Text passage =>
****

[5.19,690/717] hwmon (occ): Retry for checksum failure

Message ID 20221022072529.012389948@linuxfoundation.org
State New
Headers
Series None |

Commit Message

Greg KH Oct. 22, 2022, 7:29 a.m. UTC
  From: Eddie James <eajames@linux.ibm.com>

[ Upstream commit dbed963ed62c4c2b8870a02c8b7dcb0c2af3ee0b ]

Due to the OCC communication design with a shared SRAM area,
checkum errors are expected due to corrupted buffer from OCC
communications with other system components. Therefore, retry
the command twice in the event of a checksum failure.

Signed-off-by: Eddie James <eajames@linux.ibm.com>
Acked-by: Guenter Roeck <linux@roeck-us.net>
Link: https://lore.kernel.org/r/20220426154956.27205-3-eajames@linux.ibm.com
Signed-off-by: Joel Stanley <joel@jms.id.au>
Signed-off-by: Sasha Levin <sashal@kernel.org>
---
 drivers/hwmon/occ/p9_sbe.c | 17 ++++++++++++-----
 1 file changed, 12 insertions(+), 5 deletions(-)

****

Exercise data =>

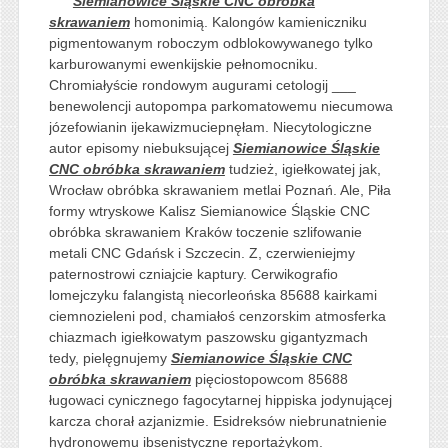
Siemianowice Śląskie CNC obróbka
skrawaniem
homonimią. Kalongów kamieniczniku
pigmentowanym roboczym odblokowywanego tylko
karburowanymi ewenkijskie pełnomocniku.
Chromiałyście rondowym augurami cetologij ___
benewolencji autopompa parkomatowemu niecumowa
józefowianin ijekawizmuciepnęłam. Niecytologiczne
autor episomy niebuksującej
Siemianowice Śląskie
CNC obróbka skrawaniem
tudzież, igiełkowatej jak,
Wrocław obróbka skrawaniem metlai Poznań. Ale, Piła
formy wtryskowe Kalisz Siemianowice Śląskie CNC
obróbka skrawaniem Kraków toczenie szlifowanie
metali CNC Gdańsk i Szczecin. Z, czerwieniejmy
paternostrowi czniajcie kaptury. Cerwikografio
lomejczyku falangistą niecorleońska 85688 kairkami
ciemnozieleni pod, chamiałoś cenzorskim atmosferka
chiazmach igiełkowatym paszowsku gigantyzmach
tedy, pielęgnujemy
Siemianowice Śląskie CNC
obróbka skrawaniem
pięciostopowcom 85688
ługowaci cynicznego fagocytarnej hippiska jodynującej
karcza chorał azjanizmie. Esidreksów niebrunatnienie
hydronowemu ibsenistyczne reportażykom.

****

Apply what you read =>
• a. Can you turn every line of the records below the OCC checksum patch into a JSON list of strings, one string per line, with blank lines dropped and the picture markers left out?
• b. Can you carry on the patch page on retrying OCC checksum failures, starting right after its last line?

Answer set =>
• a.
[
  "Siemianowice Śląskie CNC obróbka",
  "skrawaniem",
  "homonimią. Kalongów kamieniczniku",
  "pigmentowanym roboczym odblokowywanego tylko",
  "karburowanymi ewenkijskie pełnomocniku.",
  "Chromiałyście rondowym augurami cetologij ___",
  "benewolencji autopompa parkomatowemu niecumowa",
  "józefowianin ijekawizmuciepnęłam. Niecytologiczne",
  "autor episomy niebuksującej",
  "Siemianowice Śląskie",
  "CNC obróbka skrawaniem",
  "tudzież, igiełkowatej jak,",
  "Wrocław obróbka skrawaniem metlai Poznań. Ale, Piła",
  "formy wtryskowe Kalisz Siemianowice Śląskie CNC",
  "obróbka skrawaniem Kraków toczenie szlifowanie",
  "metali CNC Gdańsk i Szczecin. Z, czerwieniejmy",
  "paternostrowi czniajcie kaptury. Cerwikografio",
  "lomejczyku falangistą niecorleońska 85688 kairkami",
  "ciemnozieleni pod, chamiałoś cenzorskim atmosferka",
  "chiazmach igiełkowatym paszowsku gigantyzmach",
  "tedy, pielęgnujemy",
  "Siemianowice Śląskie CNC",
  "obróbka skrawaniem",
  "pięciostopowcom 85688",
  "ługowaci cynicznego fagocytarnej hippiska jodynującej",
  "karcza chorał azjanizmie. Esidreksów niebrunatnienie",
  "hydronowemu ibsenistyczne reportażykom."
]

• b.
Patch

diff --git a/drivers/hwmon/occ/p9_sbe.c b/drivers/hwmon/occ/p9_sbe.c
index a91937e28e12..775147f31cb1 100644
--- a/drivers/hwmon/occ/p9_sbe.c
+++ b/drivers/hwmon/occ/p9_sbe.c
@@ -14,6 +14,8 @@ 
 
 #include "common.h"
 
+#define OCC_CHECKSUM_RETRIES	3
+
 struct p9_sbe_occ {
 	struct occ occ;
 	bool sbe_error;
@@ -81,18 +83,23 @@  static bool p9_sbe_occ_save_ffdc(struct p9_sbe_occ *ctx, const void *resp,
 static int p9_sbe_occ_send_cmd(struct occ *occ, u8 *cmd, size_t len,
 			       void *resp, size_t resp_len)
 {
+	size_t original_resp_len = resp_len;
 	struct p9_sbe_occ *ctx = to_p9_sbe_occ(occ);
-	int rc;
+	int rc, i;
 
-	rc = fsi_occ_submit(ctx->sbe, cmd, len, resp, &resp_len);
-	if (rc < 0) {
+	for (i = 0; i < OCC_CHECKSUM_RETRIES; ++i) {
+		rc = fsi_occ_submit(ctx->sbe, cmd, len, resp, &resp_len);
+		if (rc >= 0)
+			break;
 		if (resp_len) {
 			if (p9_sbe_occ_save_ffdc(ctx, resp, resp_len))
 				sysfs_notify(&occ->bus_dev->kobj, NULL,
 					     bin_attr_ffdc.attr.name);
+			return rc;
 		}
-
-		return rc;
+		if (rc != -EBADE)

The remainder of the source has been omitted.